Dataset excerpts
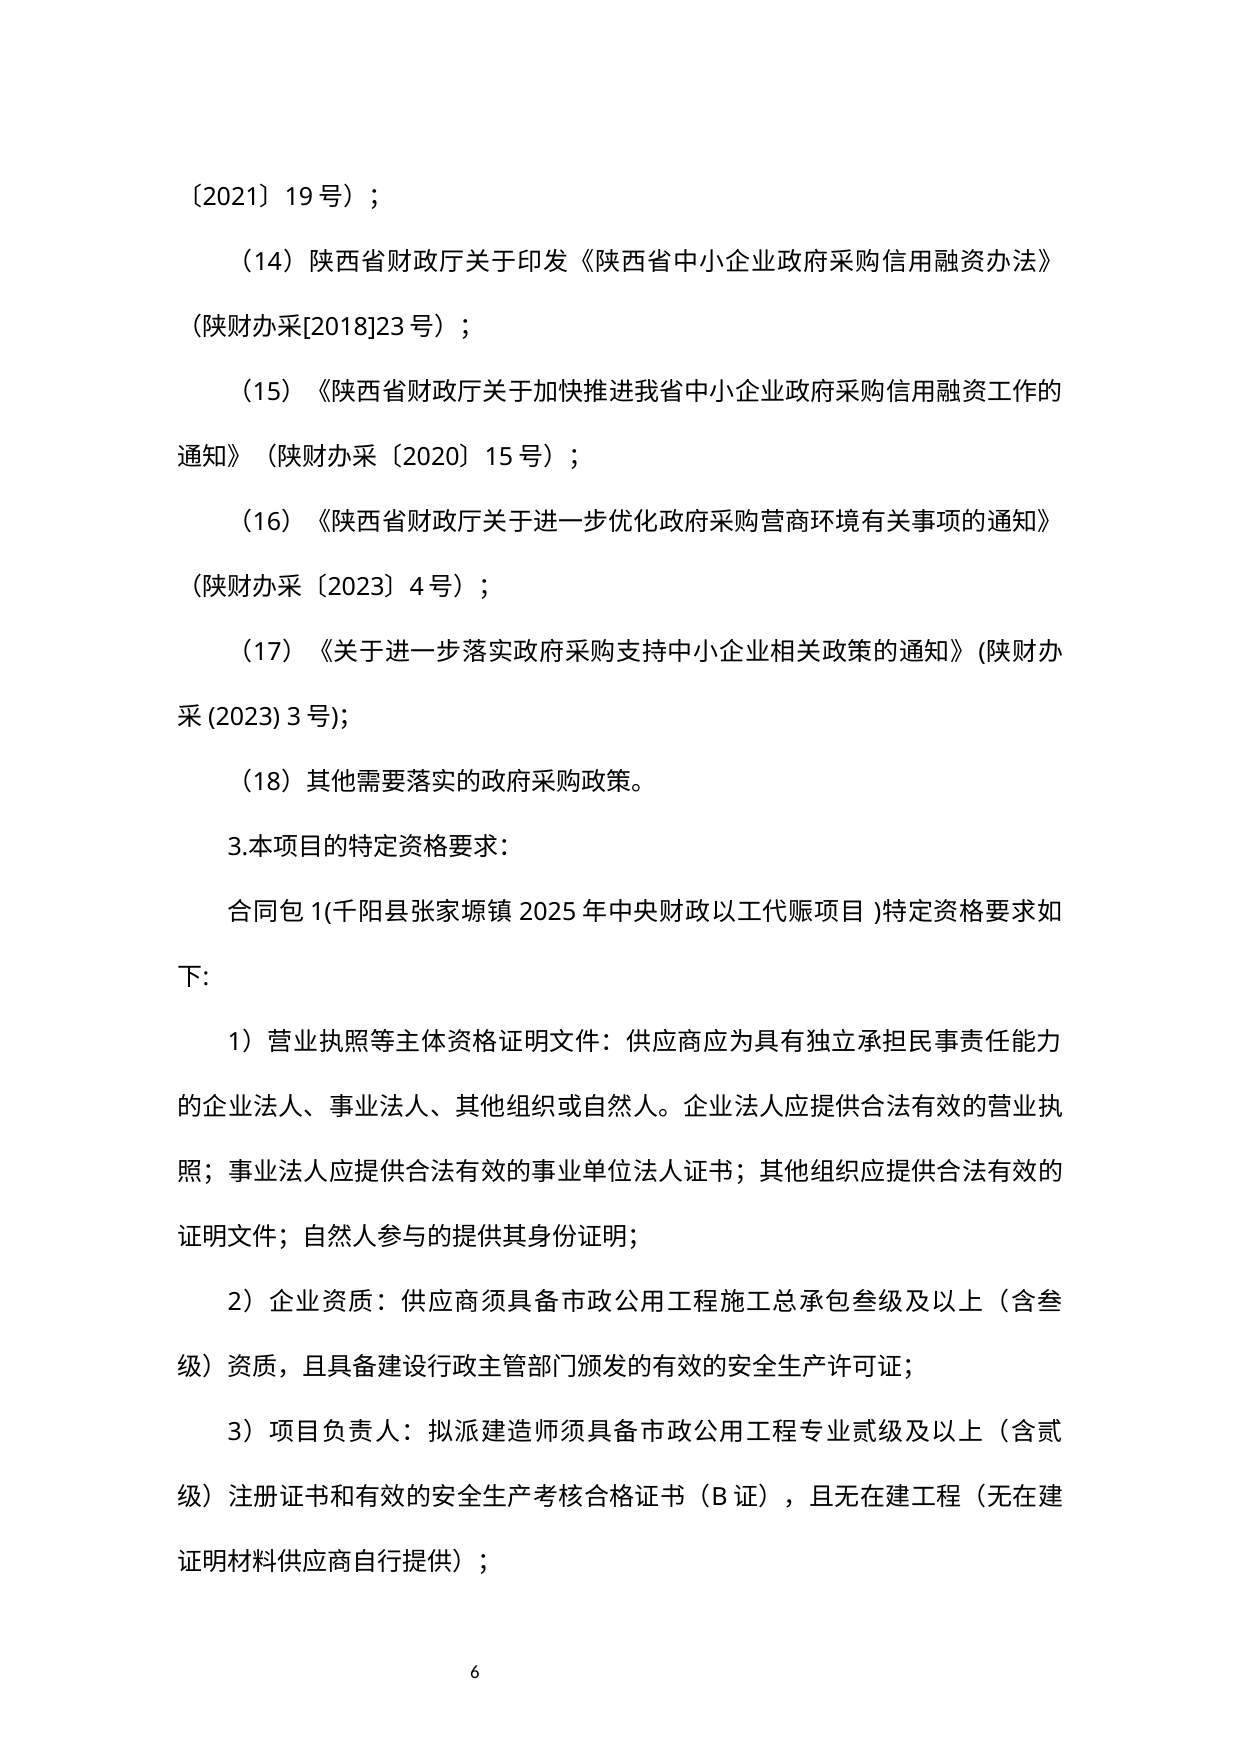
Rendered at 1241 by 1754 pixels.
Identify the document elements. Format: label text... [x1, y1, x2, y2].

text （18）其他需要落实的政府采购政策。 [177, 747, 1063, 812]
text （15）《陕西省财政厅关于加快推进我省中小企业政府采购信用融资工作的通知》（陕财办采〔2020〕15号）； [177, 357, 1063, 487]
text （17）《关于进一步落实政府采购支持中小企业相关政策的通知》(陕财办采 (2023) 3号)； [177, 617, 1063, 747]
text （14）陕西省财政厅关于印发《陕西省中小企业政府采购信用融资办法》（陕财办采[2018]23号）； [177, 227, 1063, 357]
text 3.本项目的特定资格要求： [177, 812, 1063, 877]
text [177, 162, 1063, 227]
text 2）企业资质：供应商须具备市政公用工程施工总承包叁级及以上（含叁级）资质，且具备建设行政主管部门颁发的有效的安全生产许可证； [177, 1267, 1063, 1397]
text （16）《陕西省财政厅关于进一步优化政府采购营商环境有关事项的通知》（陕财办采〔2023〕4号）； [177, 487, 1063, 617]
text 合同包1(千阳县张家塬镇2025年中央财政以工代赈项目 )特定资格要求如下: [177, 877, 1063, 1007]
text 3）项目负责人：拟派建造师须具备市政公用工程专业贰级及以上（含贰级）注册证书和有效的安全生产考核合格证书（B证），且无在建工程（无在建证明材料供应商自行提供）； [177, 1397, 1063, 1592]
text 1）营业执照等主体资格证明文件：供应商应为具有独立承担民事责任能力的企业法人、事业法人、其他组织或自然人。企业法人应提供合法有效的营业执照；事业法人应提供合法有效的事业单位法人证书；其他组织应提供合法有效的证明文件；自然人参与的提供其身份证明； [177, 1007, 1063, 1267]
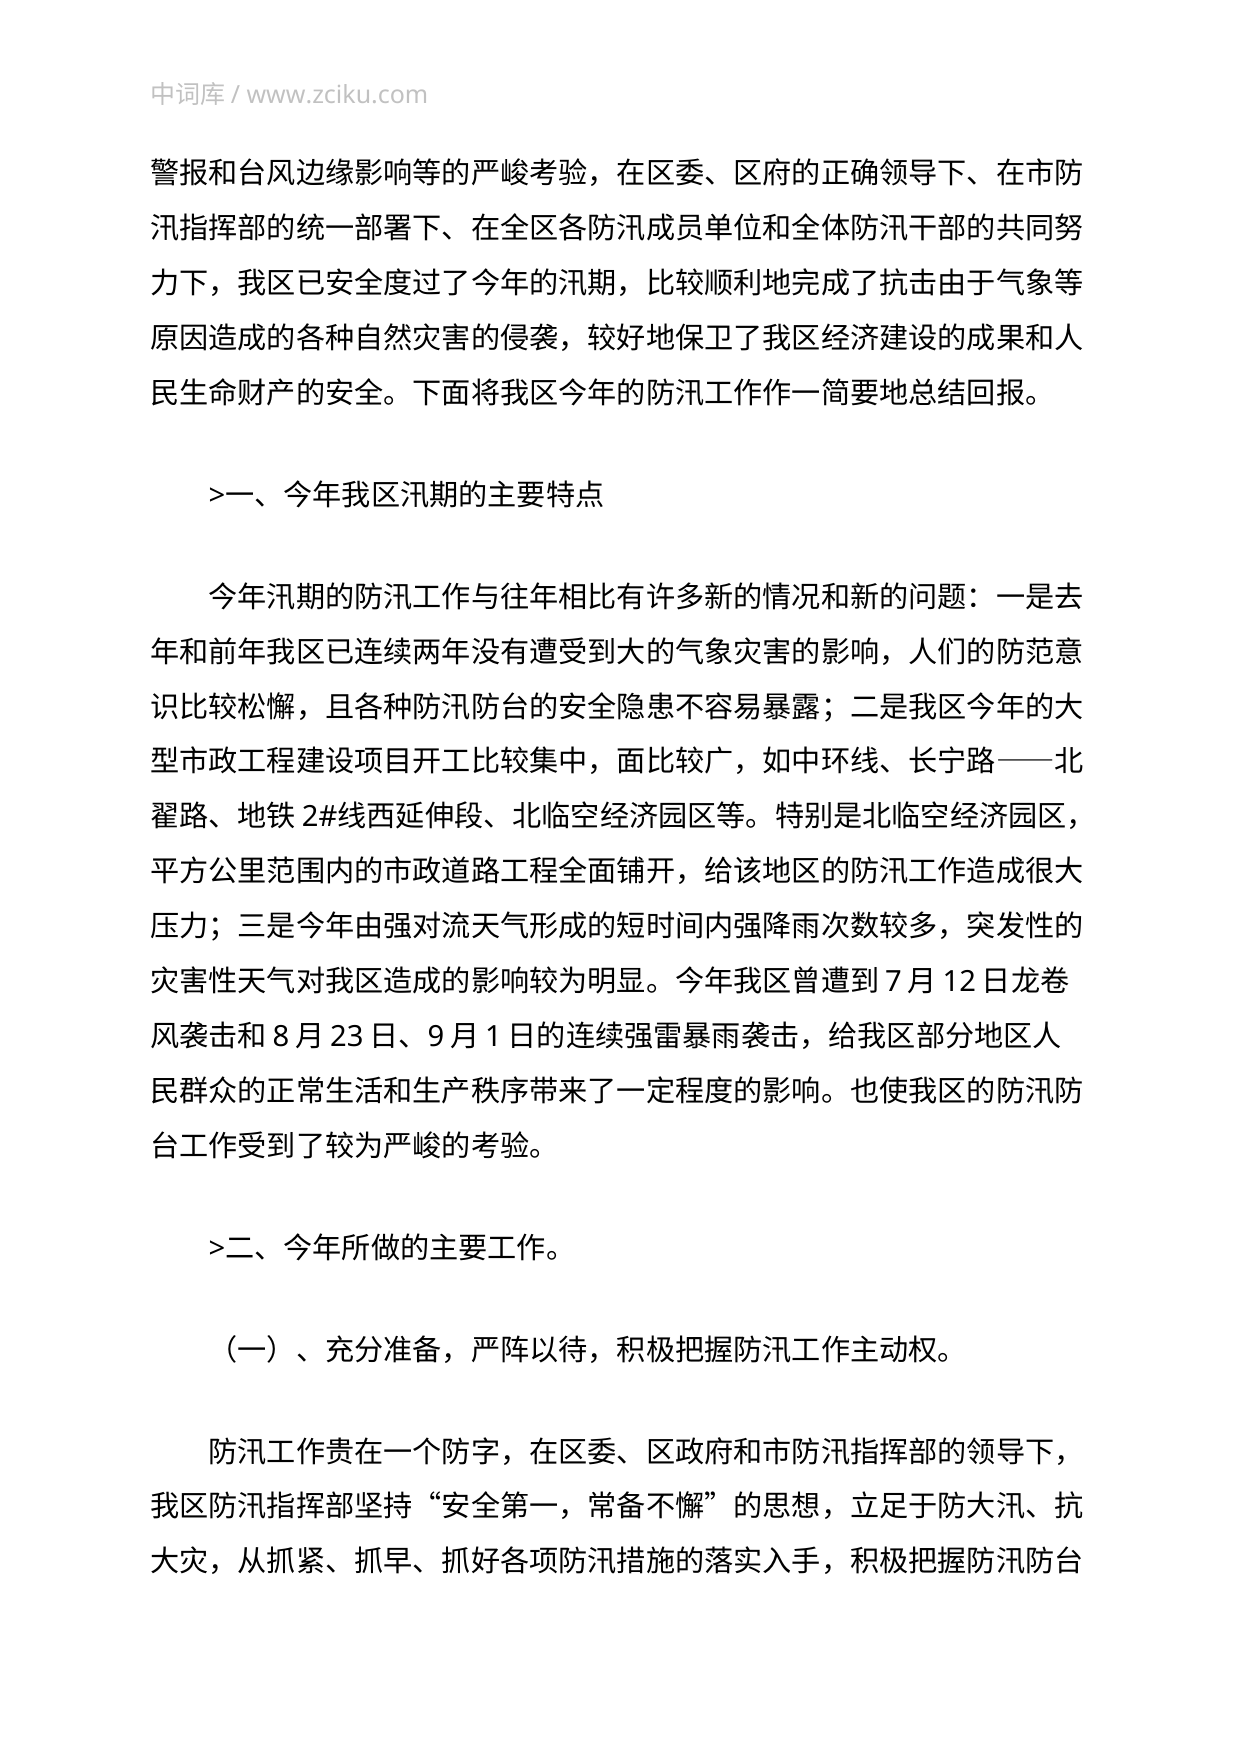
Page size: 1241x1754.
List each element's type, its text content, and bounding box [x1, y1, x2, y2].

text >二、今年所做的主要工作。 [150, 1224, 1090, 1267]
text （一）、充分准备，严阵以待，积极把握防汛工作主动权。 [150, 1326, 1090, 1369]
text >一、今年我区汛期的主要特点 [150, 471, 1090, 514]
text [150, 1428, 1090, 1580]
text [150, 150, 1090, 412]
text 今年汛期的防汛工作与往年相比有许多新的情况和新的问题：一是去年和前年我区已连续两年没有遭受到大的气象灾害的影响，人们的防范意识比较松懈，且各种防汛防台的安全隐患不容易暴露；二是我区今年的大型市政工程建设项目开工比较集中，面比较广，如中环线、长宁路――北翟路、地铁2#线西延伸段、北临空经济园区等。特别是北临空经济园区，平方公里范围内的市政道路工程全面铺开，给该地区的防汛工作造成很大压力；三是今年由强对流天气形成的短时间内强降雨次数较多，突发性的灾害性天气对我区造成的影响较为明显。今年我区曾遭到7月12日龙卷风袭击和8月23日、9月1日的连续强雷暴雨袭击，给我区部分地区人民群众的正常生活和生产秩序带来了一定程度的影响。也使我区的防汛防台工作受到了较为严峻的考验。 [150, 573, 1090, 1165]
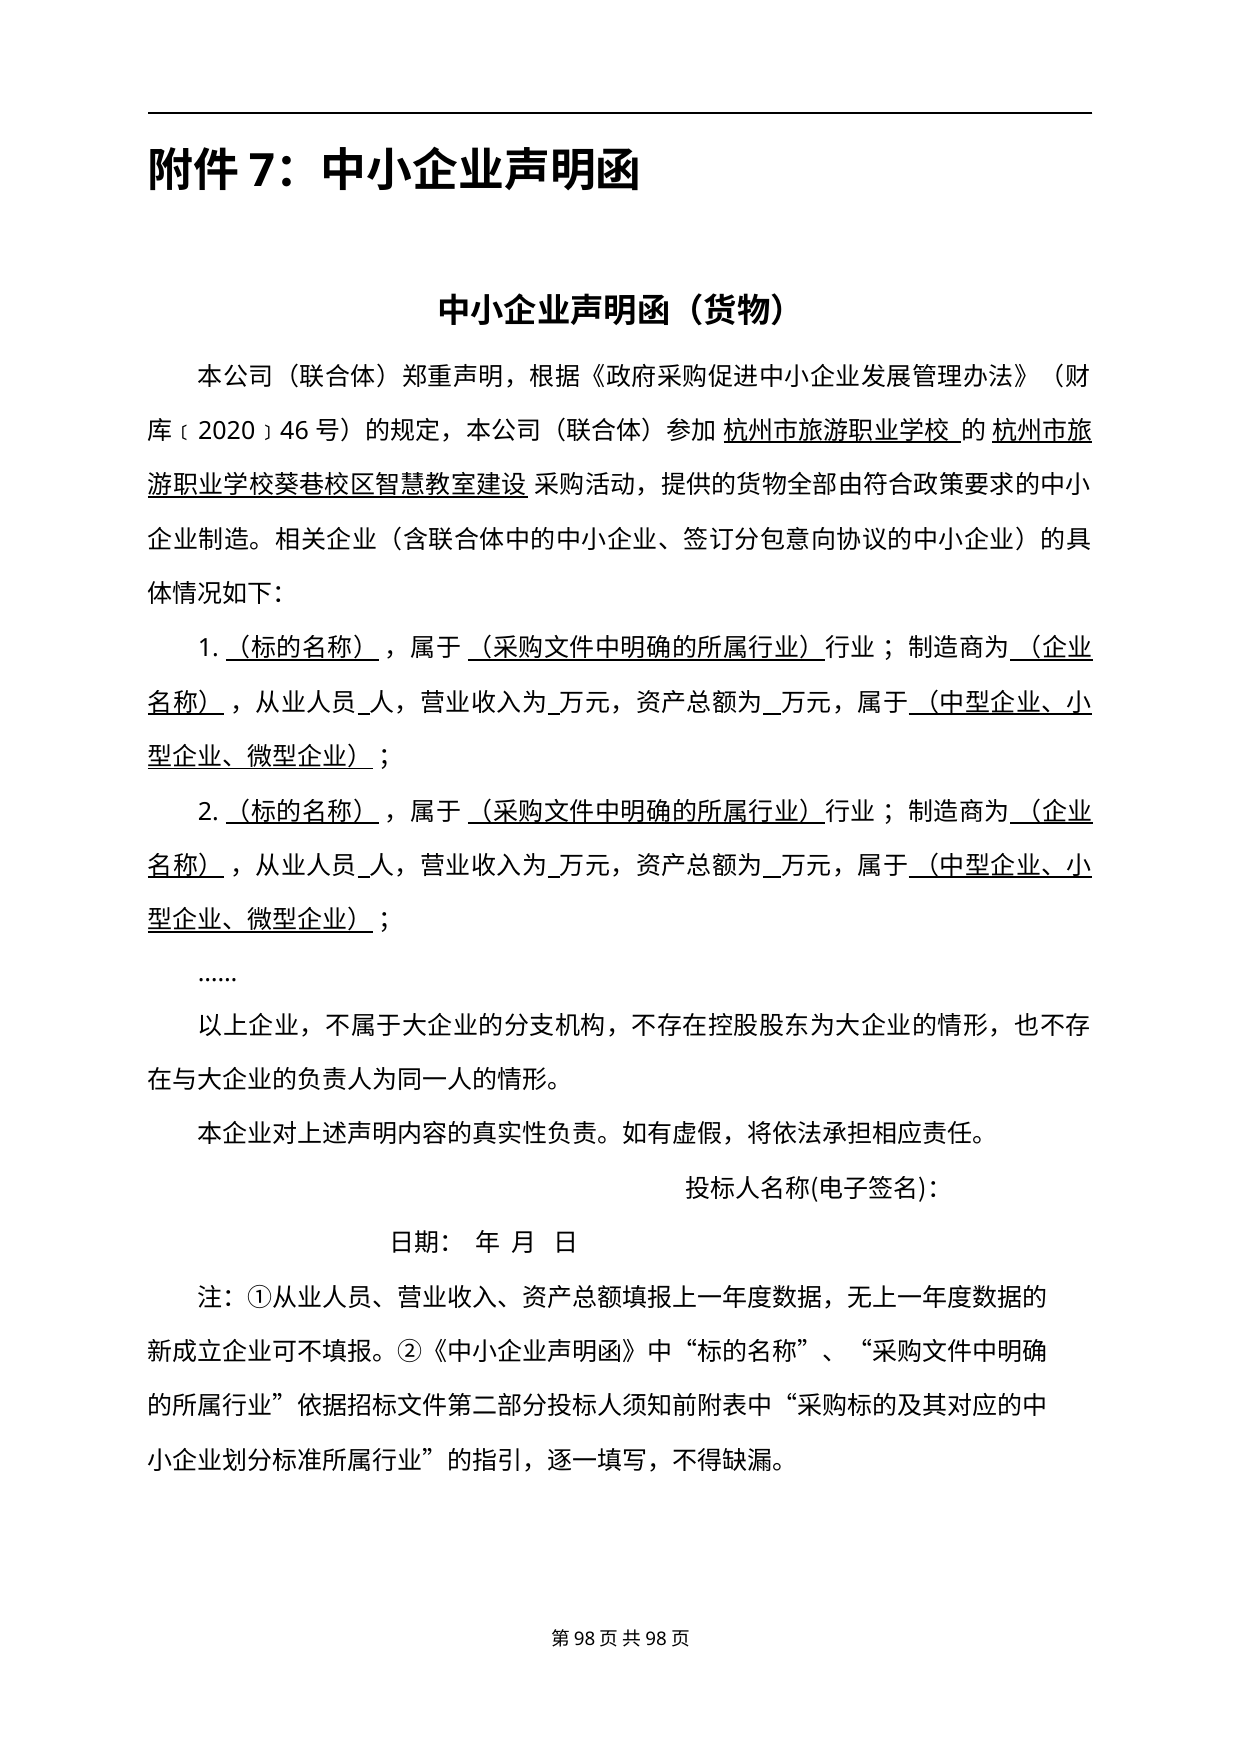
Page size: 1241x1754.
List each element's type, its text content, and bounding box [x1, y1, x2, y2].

text …… [148, 954, 1092, 988]
text 注：①从业人员、营业收入、资产总额填报上一年度数据，无上一年度数据的新成立企业可不填报。②《中小企业声明函》中“标的名称”、“采购文件中明确的所属行业”依据招标文件第二部分投标人须知前附表中“采购标的及其对应的中小企业划分标准所属行业”的指引，逐一填写，不得缺漏。 [148, 1277, 1049, 1476]
text 附件7：中小企业声明函 [148, 133, 1092, 199]
text 中小企业声明函（货物） [148, 284, 1092, 332]
text 2. （标的名称） ，属于 （采购文件中明确的所属行业）行业 ；制造商为 （企业名称） ，从业人员 人，营业收入为 万元，资产总额为 万元，属于 （中型企业、小型企业、微型企业） ； [148, 791, 1092, 936]
text 1. （标的名称） ，属于 （采购文件中明确的所属行业）行业 ；制造商为 （企业名称） ，从业人员 人，营业收入为 万元，资产总额为 万元，属于 （中型企业、小型企业、微型企业） ； [148, 628, 1092, 773]
text 投标人名称(电子签名)： [148, 1168, 1092, 1204]
text 以上企业，不属于大企业的分支机构，不存在控股股东为大企业的情形，也不存在与大企业的负责人为同一人的情形。 [148, 1005, 1092, 1096]
text 本企业对上述声明内容的真实性负责。如有虚假，将依法承担相应责任。 [148, 1114, 1092, 1150]
text 本公司（联合体）郑重声明，根据《政府采购促进中小企业发展管理办法》（财库﹝2020﹞46 号）的规定，本公司（联合体）参加 杭州市旅游职业学校 的 杭州市旅游职业学校葵巷校区智慧教室建设 采购活动，提供的货物全部由符合政策要求的中小企业制造。相关企业（含联合体中的中小企业、签订分包意向协议的中小企业）的具体情况如下： [148, 356, 1092, 610]
text 日期： 年 月 日 [148, 1223, 1092, 1259]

• Task objective: Each line above should be written out again exactly, and no picture should appear in the copy.

• Exercise response:
Rendered at 1241 by 1754 pixels.
Identify the document elements. Format: label text... [x1, y1, x2, y2].

text （18）其他需要落实的政府采购政策。 [177, 747, 1063, 812]
text （15）《陕西省财政厅关于加快推进我省中小企业政府采购信用融资工作的通知》（陕财办采〔2020〕15号）； [177, 357, 1063, 487]
text （17）《关于进一步落实政府采购支持中小企业相关政策的通知》(陕财办采 (2023) 3号)； [177, 617, 1063, 747]
text （14）陕西省财政厅关于印发《陕西省中小企业政府采购信用融资办法》（陕财办采[2018]23号）； [177, 227, 1063, 357]
text 3.本项目的特定资格要求： [177, 812, 1063, 877]
text [177, 162, 1063, 227]
text 2）企业资质：供应商须具备市政公用工程施工总承包叁级及以上（含叁级）资质，且具备建设行政主管部门颁发的有效的安全生产许可证； [177, 1267, 1063, 1397]
text （16）《陕西省财政厅关于进一步优化政府采购营商环境有关事项的通知》（陕财办采〔2023〕4号）； [177, 487, 1063, 617]
text 合同包1(千阳县张家塬镇2025年中央财政以工代赈项目 )特定资格要求如下: [177, 877, 1063, 1007]
text 3）项目负责人：拟派建造师须具备市政公用工程专业贰级及以上（含贰级）注册证书和有效的安全生产考核合格证书（B证），且无在建工程（无在建证明材料供应商自行提供）； [177, 1397, 1063, 1592]
text 1）营业执照等主体资格证明文件：供应商应为具有独立承担民事责任能力的企业法人、事业法人、其他组织或自然人。企业法人应提供合法有效的营业执照；事业法人应提供合法有效的事业单位法人证书；其他组织应提供合法有效的证明文件；自然人参与的提供其身份证明； [177, 1007, 1063, 1267]
Page size: 1241x1754.
List each element's type, its text content, and bounding box [x1, y1, x2, y2].

text >二、今年所做的主要工作。 [150, 1224, 1090, 1267]
text （一）、充分准备，严阵以待，积极把握防汛工作主动权。 [150, 1326, 1090, 1369]
text >一、今年我区汛期的主要特点 [150, 471, 1090, 514]
text [150, 1428, 1090, 1580]
text [150, 150, 1090, 412]
text 今年汛期的防汛工作与往年相比有许多新的情况和新的问题：一是去年和前年我区已连续两年没有遭受到大的气象灾害的影响，人们的防范意识比较松懈，且各种防汛防台的安全隐患不容易暴露；二是我区今年的大型市政工程建设项目开工比较集中，面比较广，如中环线、长宁路――北翟路、地铁2#线西延伸段、北临空经济园区等。特别是北临空经济园区，平方公里范围内的市政道路工程全面铺开，给该地区的防汛工作造成很大压力；三是今年由强对流天气形成的短时间内强降雨次数较多，突发性的灾害性天气对我区造成的影响较为明显。今年我区曾遭到7月12日龙卷风袭击和8月23日、9月1日的连续强雷暴雨袭击，给我区部分地区人民群众的正常生活和生产秩序带来了一定程度的影响。也使我区的防汛防台工作受到了较为严峻的考验。 [150, 573, 1090, 1165]
Page size: 1241x1754.
List each element's type, its text content, and bounding box [x1, y1, x2, y2].

text …… [148, 954, 1092, 988]
text 注：①从业人员、营业收入、资产总额填报上一年度数据，无上一年度数据的新成立企业可不填报。②《中小企业声明函》中“标的名称”、“采购文件中明确的所属行业”依据招标文件第二部分投标人须知前附表中“采购标的及其对应的中小企业划分标准所属行业”的指引，逐一填写，不得缺漏。 [148, 1277, 1049, 1476]
text 附件7：中小企业声明函 [148, 133, 1092, 199]
text 中小企业声明函（货物） [148, 284, 1092, 332]
text 2. （标的名称） ，属于 （采购文件中明确的所属行业）行业 ；制造商为 （企业名称） ，从业人员 人，营业收入为 万元，资产总额为 万元，属于 （中型企业、小型企业、微型企业） ； [148, 791, 1092, 936]
text 1. （标的名称） ，属于 （采购文件中明确的所属行业）行业 ；制造商为 （企业名称） ，从业人员 人，营业收入为 万元，资产总额为 万元，属于 （中型企业、小型企业、微型企业） ； [148, 628, 1092, 773]
text 投标人名称(电子签名)： [148, 1168, 1092, 1204]
text 以上企业，不属于大企业的分支机构，不存在控股股东为大企业的情形，也不存在与大企业的负责人为同一人的情形。 [148, 1005, 1092, 1096]
text 本企业对上述声明内容的真实性负责。如有虚假，将依法承担相应责任。 [148, 1114, 1092, 1150]
text 本公司（联合体）郑重声明，根据《政府采购促进中小企业发展管理办法》（财库﹝2020﹞46 号）的规定，本公司（联合体）参加 杭州市旅游职业学校 的 杭州市旅游职业学校葵巷校区智慧教室建设 采购活动，提供的货物全部由符合政策要求的中小企业制造。相关企业（含联合体中的中小企业、签订分包意向协议的中小企业）的具体情况如下： [148, 356, 1092, 610]
text 日期： 年 月 日 [148, 1223, 1092, 1259]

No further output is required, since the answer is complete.